Lawrence O'Donnell likens Electoral College to voter suppression in safe red and blue states

The MSNBC host noted the system keeps millions of voters home, calling it an "enormous" force of voter suppression

By Griffin Eckstein

News Fellow

Published November 6, 2024 12:45AM (EST)

Lawrence O’Donnell speaks during Jen Psaki in Conversation with Lawrence O’Donnell - Say More: Lessons from Work, the White House, and the World at 92NY on May 08, 2024 in New York City. (Dia Dipasupil/Getty Images)
Lawrence O’Donnell speaks during Jen Psaki in Conversation with Lawrence O’Donnell - Say More: Lessons from Work, the White House, and the World at 92NY on May 08, 2024 in New York City. (Dia Dipasupil/Getty Images)

MSNBC anchor Lawrence O’Donnell slammed voter apathy in solidly red and blue states resulting from the Electoral College, deriding the president-electing procedure as voter suppression. 

In an analysis of vote shares in Pennsylvania counties by data whiz Steve Kornacki, O’Donnell voiced his issues with a focus on a handful of swing states in a country of over 300 million.
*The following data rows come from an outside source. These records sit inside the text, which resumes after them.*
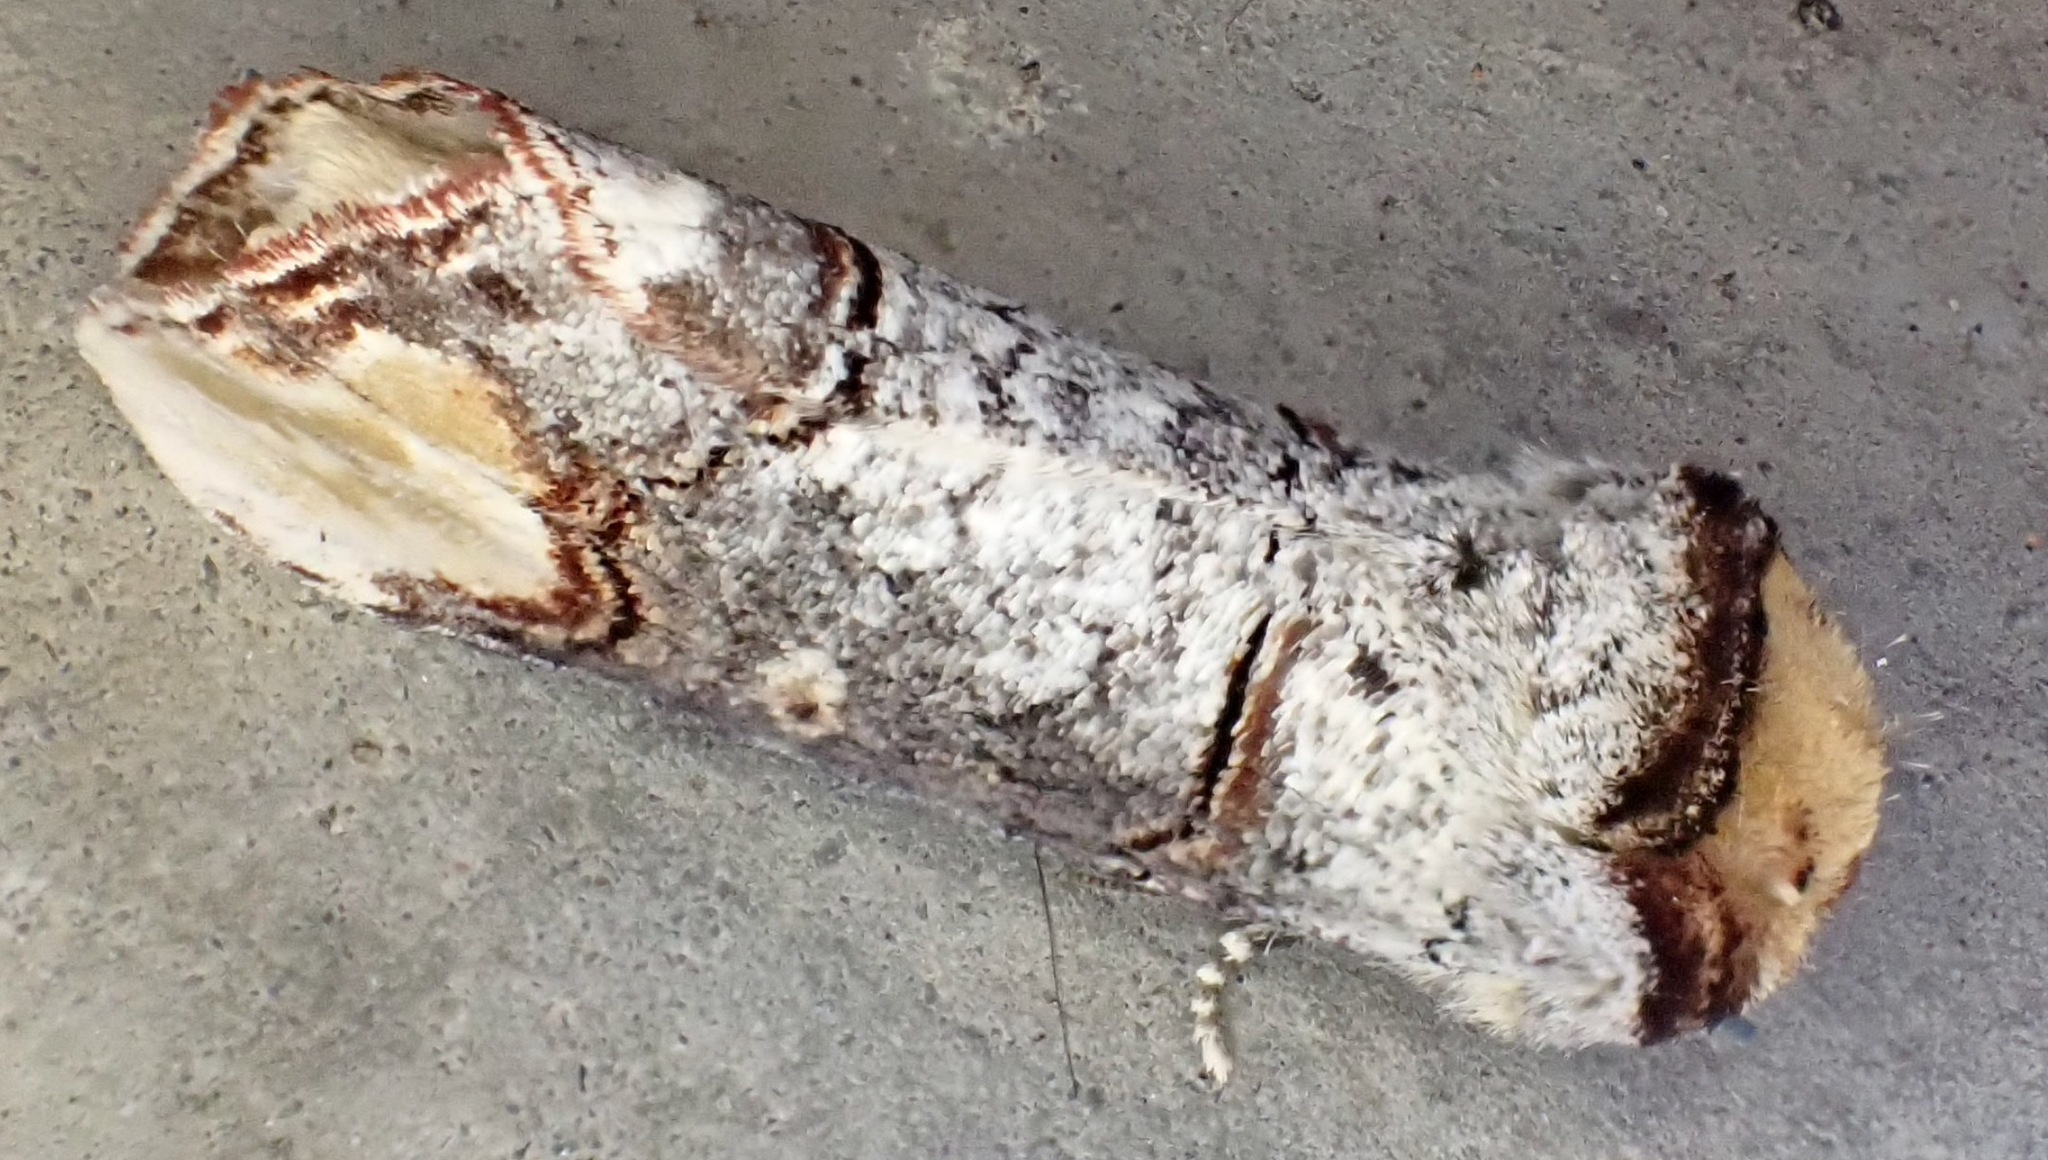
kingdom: Animalia
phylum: Arthropoda
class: Insecta
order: Lepidoptera
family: Notodontidae
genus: Phalera
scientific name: Phalera bucephala
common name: Buff-tip
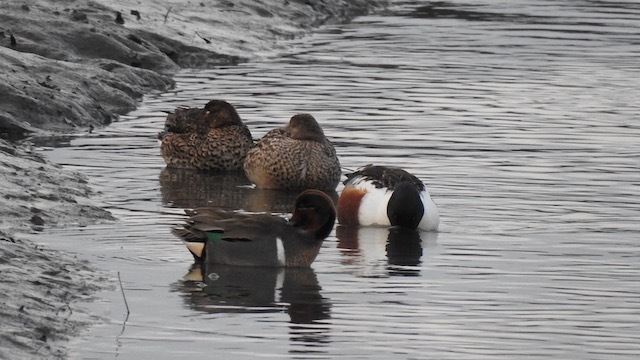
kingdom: Animalia
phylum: Chordata
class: Aves
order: Anseriformes
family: Anatidae
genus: Spatula
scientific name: Spatula clypeata
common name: Northern shoveler
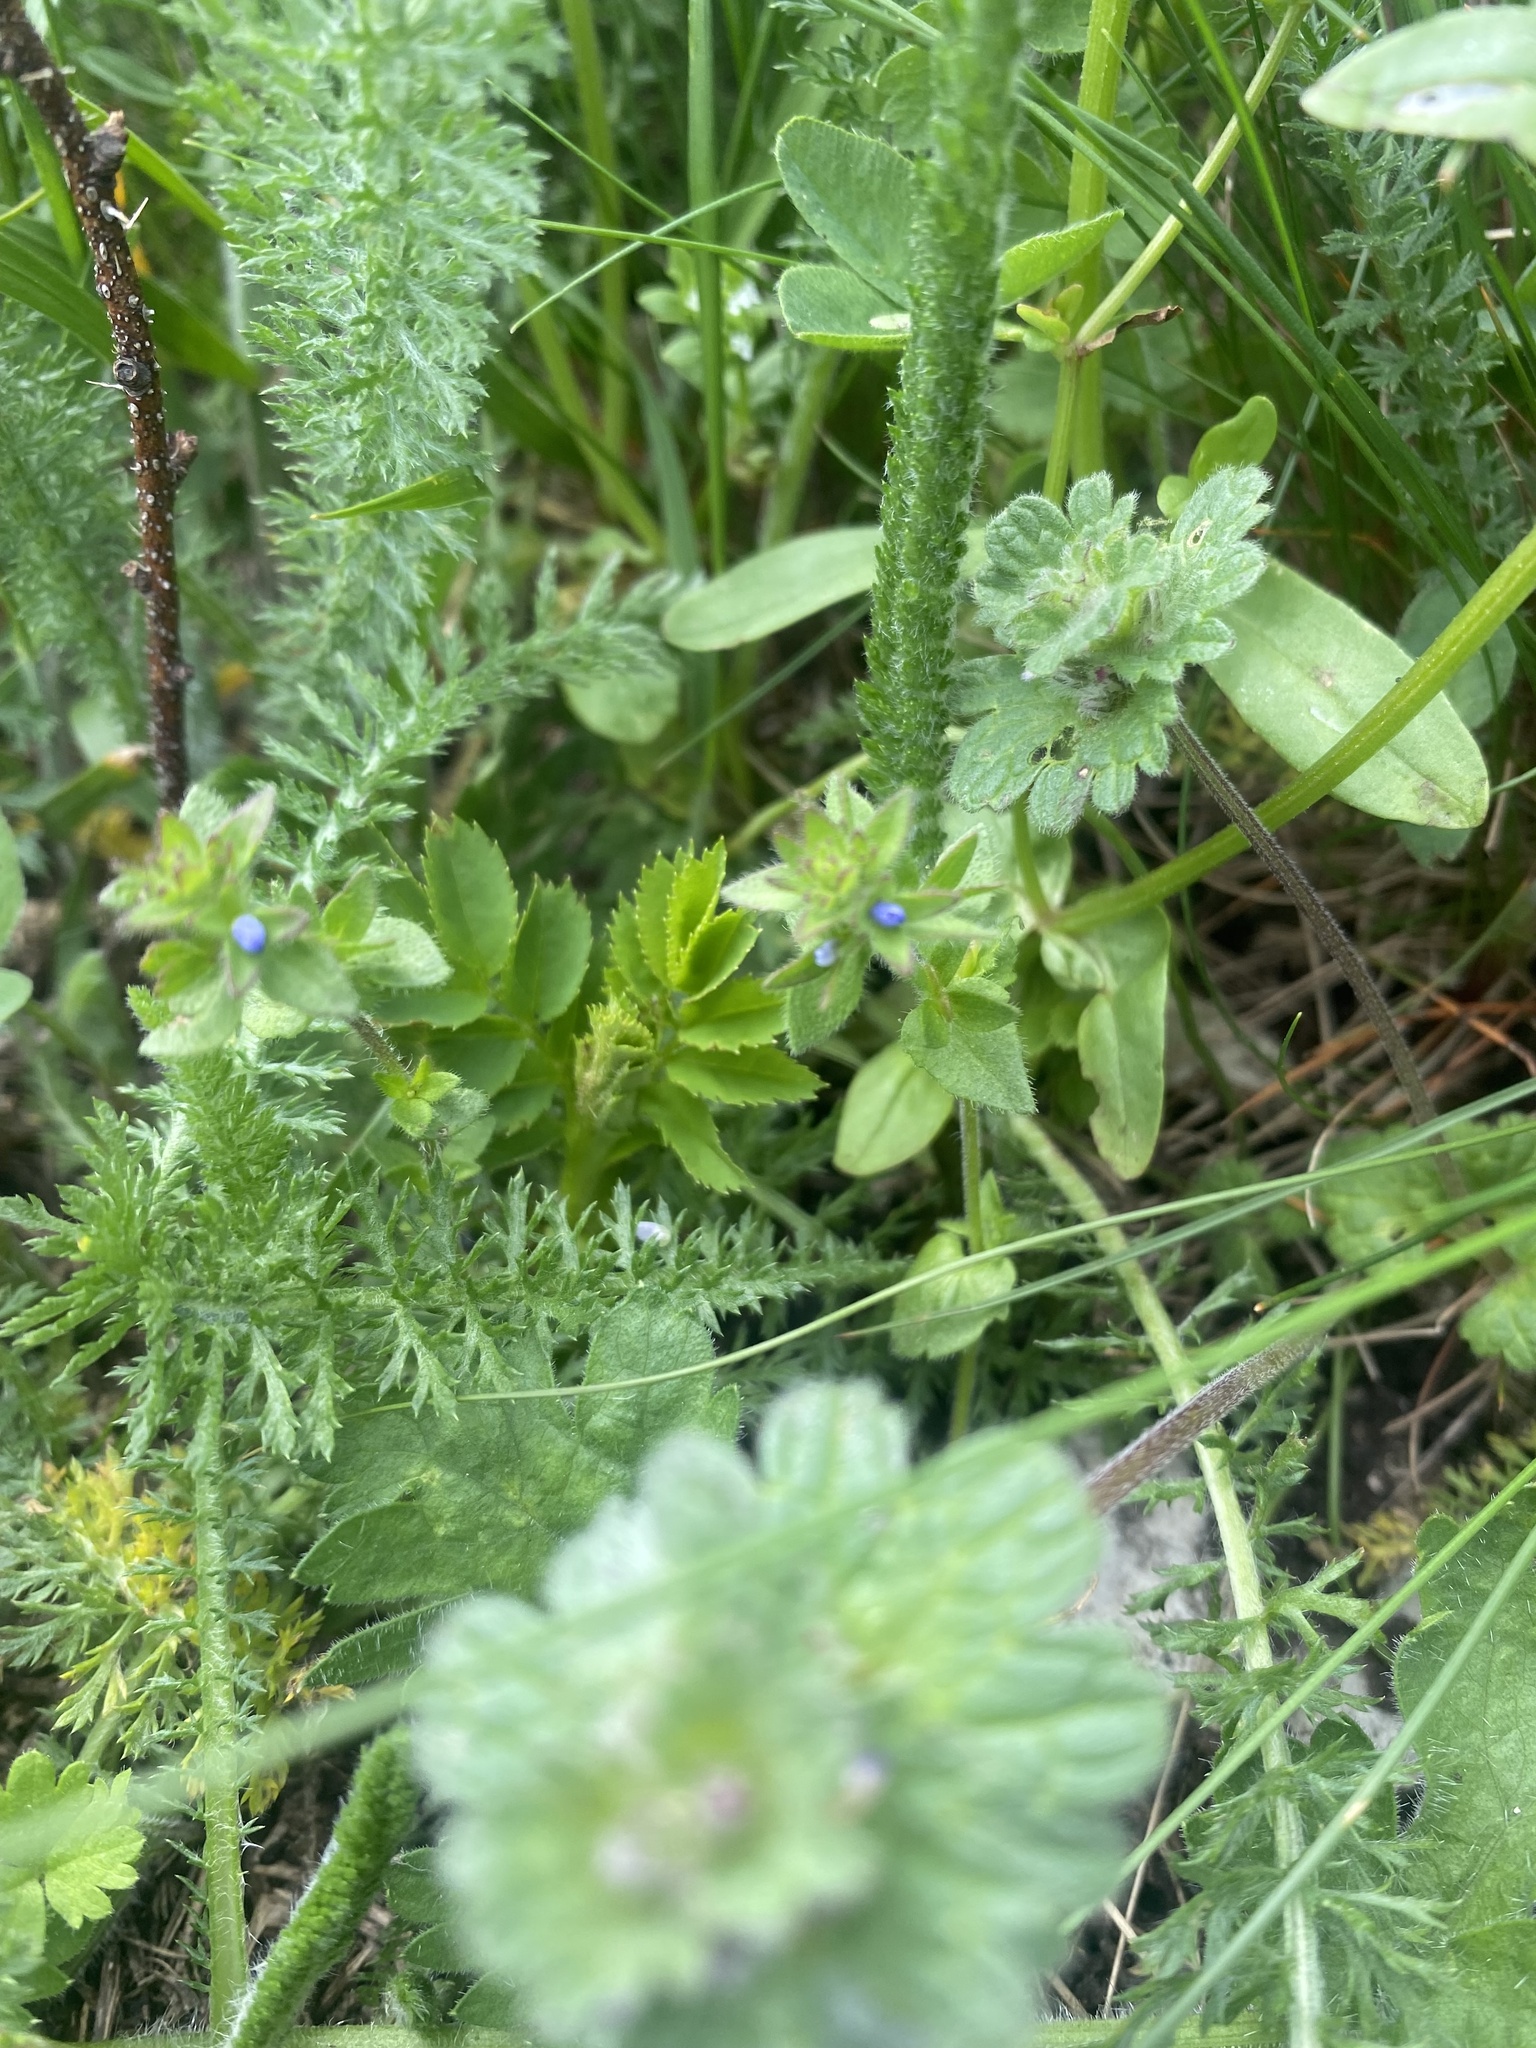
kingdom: Plantae
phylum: Tracheophyta
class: Magnoliopsida
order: Lamiales
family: Plantaginaceae
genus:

“I would like to issue an apology to all of those states we have not mentioned,” O’Donnell said. “It is not our fault, it is the founding fathers. They decided on this thing called the Electoral College. Which interestingly, no other country in the world decided to copy.”

The Electoral College has a misfire rate of five out of the 59 presidential elections in American history, delivering the Oval Office to the popular vote loser twice this century. The system, which largely grants plurality winners in each state the bulk of its electors, keeps some voters home, O’Donnell argued.

“In effect on nights like this, you have a right to think that it feels like no one cares about your vote,” the anchor said. “If you are in California or if you’re in New York, and when you think about how enormous a force that can be in voter suppression, there may be nothing quite like it.”

O’Donnell questioned the system which makes voting feel pointless for tens of millions.

“There are seven million people in California who don’t vote, they are registered, they don’t vote today,” he added, citing the tendency to stay home amongst voters whose voice won’t move the needle.

Trump lost the popular vote in 2016 and 2020, as results for 2024 are still trickling in, but if he were to win, a lack of motivation amongst non-swing-state voters would be a major factor.

“Most of those, if they voted, would add millions to Kamala Harris. This Electoral College problem is one that bedevils us in the 21st Century as it never has before,” O’Donnell said.

In a recent interview with Salon, O’Donnell spoke at length about the election — the results of which are still out of reach, as of late Monday night — and specifically called out how many journalists haven't landed on the right way to cover Trump.

"More than 90% of the news media was never around idiots like Trump," he said. "They didn't grow up in those kinds of streets, in those kinds of urban sectors where those guys are all over the place."